Müslim'de de, âhir zamanda gelen, bolluk ve refah dönemi yaşatan bir halifeden bahsedilmektedir ki( 4), âhir zamanda gelen bu halife de Hz. Mehdîdir.

Netice olarak; sahih hadis kitaplarında da geçen bu hadislerden dolayı meşhur İslam âlimleri Mehdi'nin varlığından şüphe etmemiş, zamanını tayin konusunda tereddütler yaşamışlardır.

Evet, açıkçası merak edenleri yeterince aydınlatacak kadar bu konuda eser vardır. Bunların hepsi güçlü deliller, sahih haberlerdir. Sahih haberler olduklarının ayrı bir teyidi de yaşadığımız süreçtir. Çünkü 1400 yıl öncesinden son yüzyılda yaşadığımız olayları böyle net bir şekilde tasvir ve tarif etmek ancak mucizeyle açıklanabilir. Bir kısım insanlar bu kadar sahih hadisi ve onunla birebir örtüşen bu yaşadığımız süreci görmezden gelmeyi veya yok saymayı marifet, hatta istikamet sayarlar… O kişilere göre imtihanı kazanmak, istikamet üzere olmak gerekçesi de kılıf edilerek onca delili yok saymaktır.
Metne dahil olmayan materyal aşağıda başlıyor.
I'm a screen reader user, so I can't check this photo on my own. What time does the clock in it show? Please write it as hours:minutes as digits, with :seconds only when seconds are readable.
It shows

Ne diyelim vesveseleriyle baş başa kalsınlar…

"Onların çoğu zandan başka bir şeye uymuyorlar. Zan ise haktan bir şey kazandırmaz." (10/Yunus, 36).(30)" ayeti tam da onlara yakışmaktadır.

Kabul etmek gerekir ki, ahir zaman konusu insanlar için ciddi bir imtihandır. Müslümanların çoğunluğu bu konuyla ilgili hadisleri kabul ederler. Nitekim neredeyse bütün cemaat mensupları liderlerine ahir zamandaki kurtarıcı kişi gözüyle bakarlar. Veya en azından böyle bir beklenti içerisindedirler.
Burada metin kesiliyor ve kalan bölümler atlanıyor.